What the task requires – The answer should be every line below, repeated exactly, with the images left out.

Exercise material –
-- Opening Marker --
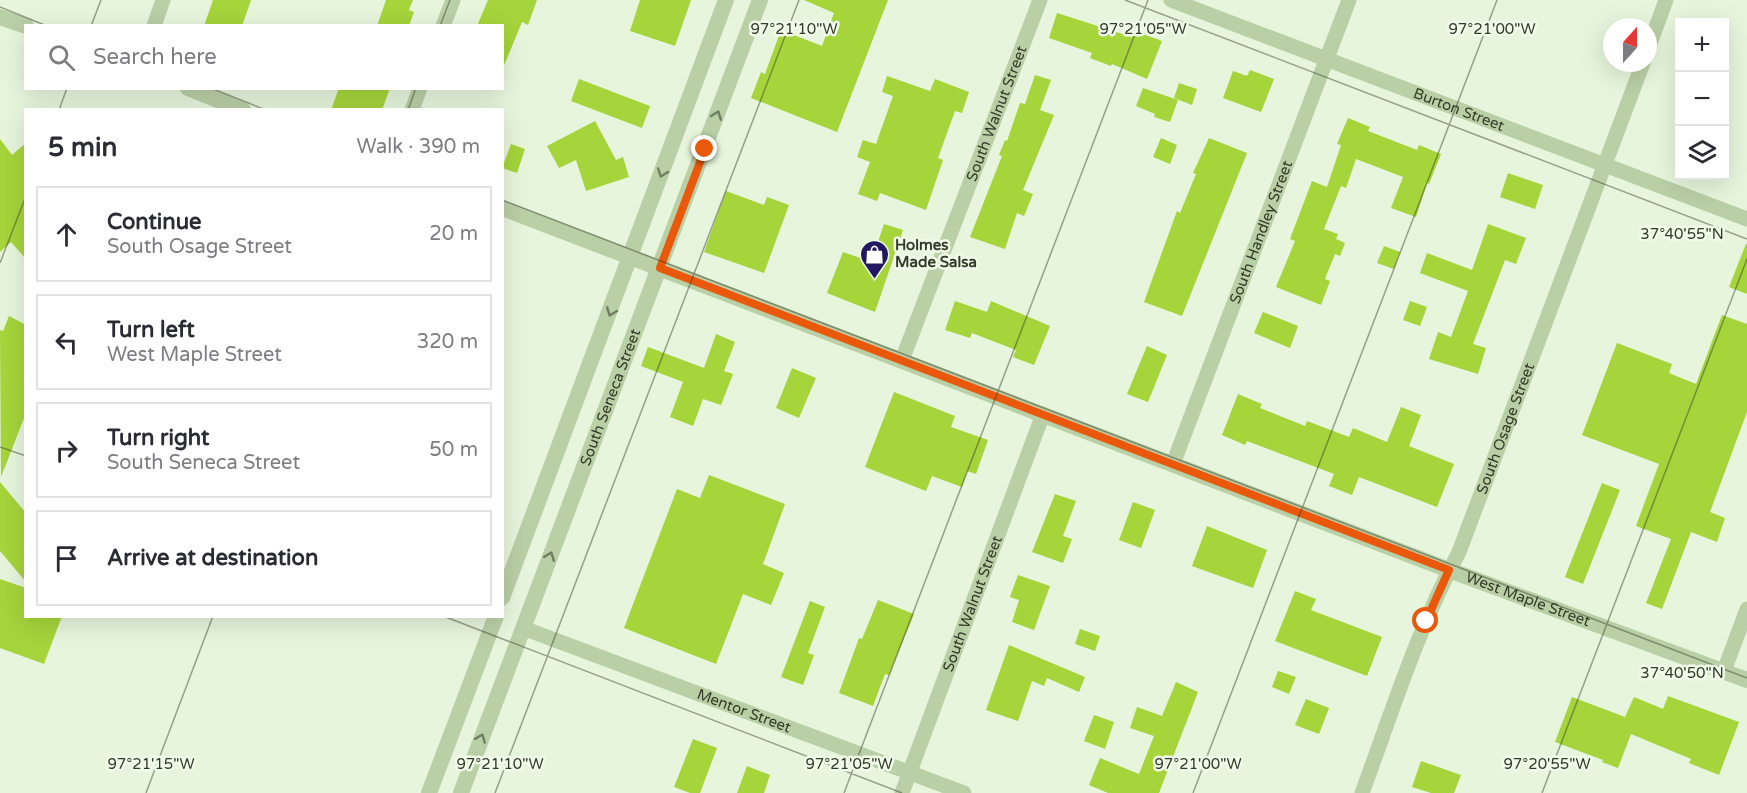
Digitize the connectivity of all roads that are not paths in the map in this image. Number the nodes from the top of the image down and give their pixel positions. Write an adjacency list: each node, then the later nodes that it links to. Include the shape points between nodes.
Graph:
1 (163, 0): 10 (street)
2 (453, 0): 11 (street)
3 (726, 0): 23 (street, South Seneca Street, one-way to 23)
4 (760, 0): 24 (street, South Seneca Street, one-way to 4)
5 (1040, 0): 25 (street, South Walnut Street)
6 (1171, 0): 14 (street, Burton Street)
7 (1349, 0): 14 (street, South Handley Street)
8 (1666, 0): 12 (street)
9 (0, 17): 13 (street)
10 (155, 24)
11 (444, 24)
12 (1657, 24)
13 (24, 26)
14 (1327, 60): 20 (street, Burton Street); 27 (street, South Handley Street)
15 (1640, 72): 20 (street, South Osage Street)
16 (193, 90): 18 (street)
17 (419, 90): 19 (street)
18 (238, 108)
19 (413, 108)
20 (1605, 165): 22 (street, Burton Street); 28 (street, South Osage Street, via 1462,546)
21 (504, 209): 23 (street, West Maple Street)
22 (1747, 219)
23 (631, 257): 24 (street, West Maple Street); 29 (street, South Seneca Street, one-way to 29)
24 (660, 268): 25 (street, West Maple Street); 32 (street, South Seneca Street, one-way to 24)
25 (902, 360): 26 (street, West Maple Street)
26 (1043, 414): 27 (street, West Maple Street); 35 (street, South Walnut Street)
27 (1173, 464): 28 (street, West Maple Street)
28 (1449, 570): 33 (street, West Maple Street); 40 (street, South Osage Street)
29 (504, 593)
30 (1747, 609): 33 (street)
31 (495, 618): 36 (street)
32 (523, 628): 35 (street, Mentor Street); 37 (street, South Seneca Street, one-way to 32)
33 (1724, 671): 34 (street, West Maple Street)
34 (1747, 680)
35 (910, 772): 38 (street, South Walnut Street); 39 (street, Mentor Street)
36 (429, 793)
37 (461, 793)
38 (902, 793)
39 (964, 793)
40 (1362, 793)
-- Closing Marker --
Task result –
Digitize the connectivity of all roads that are not paths in the map in this image. Number the nodes from the top of the image down and give their pixel positions. Write an adjacency list: each node, then the later nodes that it links to. Include the shape points between nodes.
Graph:
1 (163, 0): 10 (street)
2 (453, 0): 11 (street)
3 (726, 0): 23 (street, South Seneca Street, one-way to 23)
4 (760, 0): 24 (street, South Seneca Street, one-way to 4)
5 (1040, 0): 25 (street, South Walnut Street)
6 (1171, 0): 14 (street, Burton Street)
7 (1349, 0): 14 (street, South Handley Street)
8 (1666, 0): 12 (street)
9 (0, 17): 13 (street)
10 (155, 24)
11 (444, 24)
12 (1657, 24)
13 (24, 26)
14 (1327, 60): 20 (street, Burton Street); 27 (street, South Handley Street)
15 (1640, 72): 20 (street, South Osage Street)
16 (193, 90): 18 (street)
17 (419, 90): 19 (street)
18 (238, 108)
19 (413, 108)
20 (1605, 165): 22 (street, Burton Street); 28 (street, South Osage Street, via 1462,546)
21 (504, 209): 23 (street, West Maple Street)
22 (1747, 219)
23 (631, 257): 24 (street, West Maple Street); 29 (street, South Seneca Street, one-way to 29)
24 (660, 268): 25 (street, West Maple Street); 32 (street, South Seneca Street, one-way to 24)
25 (902, 360): 26 (street, West Maple Street)
26 (1043, 414): 27 (street, West Maple Street); 35 (street, South Walnut Street)
27 (1173, 464): 28 (street, West Maple Street)
28 (1449, 570): 33 (street, West Maple Street); 40 (street, South Osage Street)
29 (504, 593)
30 (1747, 609): 33 (street)
31 (495, 618): 36 (street)
32 (523, 628): 35 (street, Mentor Street); 37 (street, South Seneca Street, one-way to 32)
33 (1724, 671): 34 (street, West Maple Street)
34 (1747, 680)
35 (910, 772): 38 (street, South Walnut Street); 39 (street, Mentor Street)
36 (429, 793)
37 (461, 793)
38 (902, 793)
39 (964, 793)
40 (1362, 793)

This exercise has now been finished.